▸ Records provided:
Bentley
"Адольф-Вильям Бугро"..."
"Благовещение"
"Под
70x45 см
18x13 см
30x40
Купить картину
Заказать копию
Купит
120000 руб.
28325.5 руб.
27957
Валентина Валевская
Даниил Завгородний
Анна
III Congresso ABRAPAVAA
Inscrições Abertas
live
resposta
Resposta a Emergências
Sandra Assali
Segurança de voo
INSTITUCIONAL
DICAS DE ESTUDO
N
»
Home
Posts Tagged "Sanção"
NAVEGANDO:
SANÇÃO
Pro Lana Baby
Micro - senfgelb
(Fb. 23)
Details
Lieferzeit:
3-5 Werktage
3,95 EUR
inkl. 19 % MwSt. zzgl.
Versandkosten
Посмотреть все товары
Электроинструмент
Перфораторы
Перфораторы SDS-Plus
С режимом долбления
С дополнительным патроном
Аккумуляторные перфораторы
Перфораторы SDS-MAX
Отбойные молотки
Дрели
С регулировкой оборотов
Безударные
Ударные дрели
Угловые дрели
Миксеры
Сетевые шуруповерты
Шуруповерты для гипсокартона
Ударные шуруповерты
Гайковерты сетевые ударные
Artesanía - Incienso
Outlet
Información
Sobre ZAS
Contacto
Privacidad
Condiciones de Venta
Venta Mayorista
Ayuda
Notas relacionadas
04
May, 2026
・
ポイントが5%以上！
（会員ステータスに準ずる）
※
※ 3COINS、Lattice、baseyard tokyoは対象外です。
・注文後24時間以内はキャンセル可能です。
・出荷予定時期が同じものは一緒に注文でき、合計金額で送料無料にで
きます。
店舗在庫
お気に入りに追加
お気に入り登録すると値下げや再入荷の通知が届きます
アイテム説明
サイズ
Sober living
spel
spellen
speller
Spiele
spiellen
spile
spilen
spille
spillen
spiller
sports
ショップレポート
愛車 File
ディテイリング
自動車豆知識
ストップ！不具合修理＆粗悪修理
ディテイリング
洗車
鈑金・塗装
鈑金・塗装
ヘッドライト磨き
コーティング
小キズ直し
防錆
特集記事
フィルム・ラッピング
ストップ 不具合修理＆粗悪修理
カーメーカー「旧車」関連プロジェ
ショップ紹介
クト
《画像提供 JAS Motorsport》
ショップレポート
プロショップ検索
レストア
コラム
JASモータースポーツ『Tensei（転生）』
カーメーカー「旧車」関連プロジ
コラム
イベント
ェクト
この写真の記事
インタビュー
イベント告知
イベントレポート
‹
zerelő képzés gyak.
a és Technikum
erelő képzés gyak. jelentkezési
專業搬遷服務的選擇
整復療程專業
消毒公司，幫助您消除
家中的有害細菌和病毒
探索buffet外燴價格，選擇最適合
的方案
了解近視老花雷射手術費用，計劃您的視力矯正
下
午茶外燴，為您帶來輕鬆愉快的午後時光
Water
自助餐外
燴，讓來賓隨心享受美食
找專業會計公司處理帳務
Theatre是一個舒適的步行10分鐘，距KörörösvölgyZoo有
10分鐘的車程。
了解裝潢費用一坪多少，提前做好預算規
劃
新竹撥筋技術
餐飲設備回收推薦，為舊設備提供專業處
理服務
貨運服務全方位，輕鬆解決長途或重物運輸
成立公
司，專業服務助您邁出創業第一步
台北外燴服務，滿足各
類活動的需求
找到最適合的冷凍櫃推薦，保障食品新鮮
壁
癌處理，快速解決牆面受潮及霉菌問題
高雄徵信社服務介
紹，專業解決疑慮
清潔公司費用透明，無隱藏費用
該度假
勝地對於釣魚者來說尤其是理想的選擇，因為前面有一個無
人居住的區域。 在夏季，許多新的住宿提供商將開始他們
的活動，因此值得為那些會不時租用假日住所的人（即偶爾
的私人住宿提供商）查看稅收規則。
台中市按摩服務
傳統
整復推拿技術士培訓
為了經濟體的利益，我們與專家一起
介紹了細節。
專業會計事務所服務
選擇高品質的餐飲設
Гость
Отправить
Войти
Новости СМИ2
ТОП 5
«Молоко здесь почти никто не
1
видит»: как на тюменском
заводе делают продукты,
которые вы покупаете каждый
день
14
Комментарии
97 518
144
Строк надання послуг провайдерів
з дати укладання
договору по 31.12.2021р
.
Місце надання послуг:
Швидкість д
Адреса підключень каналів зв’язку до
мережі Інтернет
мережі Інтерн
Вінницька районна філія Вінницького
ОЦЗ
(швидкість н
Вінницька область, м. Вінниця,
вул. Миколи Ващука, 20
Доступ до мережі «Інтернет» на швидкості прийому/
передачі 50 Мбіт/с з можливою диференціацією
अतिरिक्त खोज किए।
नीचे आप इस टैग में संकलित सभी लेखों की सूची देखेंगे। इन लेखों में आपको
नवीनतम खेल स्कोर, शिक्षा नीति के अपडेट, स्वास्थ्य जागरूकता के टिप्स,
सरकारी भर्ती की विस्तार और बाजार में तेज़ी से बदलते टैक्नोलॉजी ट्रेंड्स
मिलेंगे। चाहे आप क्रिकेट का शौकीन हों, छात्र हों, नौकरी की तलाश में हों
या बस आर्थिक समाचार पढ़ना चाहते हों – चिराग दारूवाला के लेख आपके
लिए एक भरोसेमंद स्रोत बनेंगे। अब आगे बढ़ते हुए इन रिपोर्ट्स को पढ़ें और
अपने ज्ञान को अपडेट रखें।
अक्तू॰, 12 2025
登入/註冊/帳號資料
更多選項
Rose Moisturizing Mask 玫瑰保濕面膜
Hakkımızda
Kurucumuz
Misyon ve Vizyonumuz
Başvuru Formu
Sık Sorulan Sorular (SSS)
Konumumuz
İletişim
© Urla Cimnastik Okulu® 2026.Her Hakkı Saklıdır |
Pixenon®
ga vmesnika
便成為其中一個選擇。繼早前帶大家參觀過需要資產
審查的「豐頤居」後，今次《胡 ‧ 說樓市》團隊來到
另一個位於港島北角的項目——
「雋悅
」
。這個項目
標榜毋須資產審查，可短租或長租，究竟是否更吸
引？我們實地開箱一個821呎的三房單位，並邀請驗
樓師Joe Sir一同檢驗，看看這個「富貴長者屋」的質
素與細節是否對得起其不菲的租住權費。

▸ Brief:
Every record should be output precisely as it was given.

▸ Answer space:
Bentley
"Адольф-Вильям Бугро"..."
"Благовещение"
"Под
70x45 см
18x13 см
30x40
Купить картину
Заказать копию
Купит
120000 руб.
28325.5 руб.
27957
Валентина Валевская
Даниил Завгородний
Анна
III Congresso ABRAPAVAA
Inscrições Abertas
live
resposta
Resposta a Emergências
Sandra Assali
Segurança de voo
INSTITUCIONAL
DICAS DE ESTUDO
N
»
Home
Posts Tagged "Sanção"
NAVEGANDO:
SANÇÃO
Pro Lana Baby
Micro - senfgelb
(Fb. 23)
Details
Lieferzeit:
3-5 Werktage
3,95 EUR
inkl. 19 % MwSt. zzgl.
Versandkosten
Посмотреть все товары
Электроинструмент
Перфораторы
Перфораторы SDS-Plus
С режимом долбления
С дополнительным патроном
Аккумуляторные перфораторы
Перфораторы SDS-MAX
Отбойные молотки
Дрели
С регулировкой оборотов
Безударные
Ударные дрели
Угловые дрели
Миксеры
Сетевые шуруповерты
Шуруповерты для гипсокартона
Ударные шуруповерты
Гайковерты сетевые ударные
Artesanía - Incienso
Outlet
Información
Sobre ZAS
Contacto
Privacidad
Condiciones de Venta
Venta Mayorista
Ayuda
Notas relacionadas
04
May, 2026
・
ポイントが5%以上！
（会員ステータスに準ずる）
※
※ 3COINS、Lattice、baseyard tokyoは対象外です。
・注文後24時間以内はキャンセル可能です。
・出荷予定時期が同じものは一緒に注文でき、合計金額で送料無料にで
きます。
店舗在庫
お気に入りに追加
お気に入り登録すると値下げや再入荷の通知が届きます
アイテム説明
サイズ
Sober living
spel
spellen
speller
Spiele
spiellen
spile
spilen
spille
spillen
spiller
sports
ショップレポート
愛車 File
ディテイリング
自動車豆知識
ストップ！不具合修理＆粗悪修理
ディテイリング
洗車
鈑金・塗装
鈑金・塗装
ヘッドライト磨き
コーティング
小キズ直し
防錆
特集記事
フィルム・ラッピング
ストップ 不具合修理＆粗悪修理
カーメーカー「旧車」関連プロジェ
ショップ紹介
クト
《画像提供 JAS Motorsport》
ショップレポート
プロショップ検索
レストア
コラム
JASモータースポーツ『Tensei（転生）』
カーメーカー「旧車」関連プロジ
コラム
イベント
ェクト
この写真の記事
インタビュー
イベント告知
イベントレポート
‹
zerelő képzés gyak.
a és Technikum
erelő képzés gyak. jelentkezési
專業搬遷服務的選擇
整復療程專業
消毒公司，幫助您消除
家中的有害細菌和病毒
探索buffet外燴價格，選擇最適合
的方案
了解近視老花雷射手術費用，計劃您的視力矯正
下
午茶外燴，為您帶來輕鬆愉快的午後時光
Water
自助餐外
燴，讓來賓隨心享受美食
找專業會計公司處理帳務
Theatre是一個舒適的步行10分鐘，距KörörösvölgyZoo有
10分鐘的車程。
了解裝潢費用一坪多少，提前做好預算規
劃
新竹撥筋技術
餐飲設備回收推薦，為舊設備提供專業處
理服務
貨運服務全方位，輕鬆解決長途或重物運輸
成立公
司，專業服務助您邁出創業第一步
台北外燴服務，滿足各
類活動的需求
找到最適合的冷凍櫃推薦，保障食品新鮮
壁
癌處理，快速解決牆面受潮及霉菌問題
高雄徵信社服務介
紹，專業解決疑慮
清潔公司費用透明，無隱藏費用
該度假
勝地對於釣魚者來說尤其是理想的選擇，因為前面有一個無
人居住的區域。 在夏季，許多新的住宿提供商將開始他們
的活動，因此值得為那些會不時租用假日住所的人（即偶爾
的私人住宿提供商）查看稅收規則。
台中市按摩服務
傳統
整復推拿技術士培訓
為了經濟體的利益，我們與專家一起
介紹了細節。
專業會計事務所服務
選擇高品質的餐飲設
Гость
Отправить
Войти
Новости СМИ2
ТОП 5
«Молоко здесь почти никто не
1
видит»: как на тюменском
заводе делают продукты,
которые вы покупаете каждый
день
14
Комментарии
97 518
144
Строк надання послуг провайдерів
з дати укладання
договору по 31.12.2021р
.
Місце надання послуг:
Швидкість д
Адреса підключень каналів зв’язку до
мережі Інтернет
мережі Інтерн
Вінницька районна філія Вінницького
ОЦЗ
(швидкість н
Вінницька область, м. Вінниця,
вул. Миколи Ващука, 20
Доступ до мережі «Інтернет» на швидкості прийому/
передачі 50 Мбіт/с з можливою диференціацією
अतिरिक्त खोज किए।
नीचे आप इस टैग में संकलित सभी लेखों की सूची देखेंगे। इन लेखों में आपको
नवीनतम खेल स्कोर, शिक्षा नीति के अपडेट, स्वास्थ्य जागरूकता के टिप्स,
सरकारी भर्ती की विस्तार और बाजार में तेज़ी से बदलते टैक्नोलॉजी ट्रेंड्स
मिलेंगे। चाहे आप क्रिकेट का शौकीन हों, छात्र हों, नौकरी की तलाश में हों
या बस आर्थिक समाचार पढ़ना चाहते हों – चिराग दारूवाला के लेख आपके
लिए एक भरोसेमंद स्रोत बनेंगे। अब आगे बढ़ते हुए इन रिपोर्ट्स को पढ़ें और
अपने ज्ञान को अपडेट रखें।
अक्तू॰, 12 2025
登入/註冊/帳號資料
更多選項
Rose Moisturizing Mask 玫瑰保濕面膜
Hakkımızda
Kurucumuz
Misyon ve Vizyonumuz
Başvuru Formu
Sık Sorulan Sorular (SSS)
Konumumuz
İletişim
© Urla Cimnastik Okulu® 2026.Her Hakkı Saklıdır |
Pixenon®
ga vmesnika
便成為其中一個選擇。繼早前帶大家參觀過需要資產
審查的「豐頤居」後，今次《胡 ‧ 說樓市》團隊來到
另一個位於港島北角的項目——
「雋悅
」
。這個項目
標榜毋須資產審查，可短租或長租，究竟是否更吸
引？我們實地開箱一個821呎的三房單位，並邀請驗
樓師Joe Sir一同檢驗，看看這個「富貴長者屋」的質
素與細節是否對得起其不菲的租住權費。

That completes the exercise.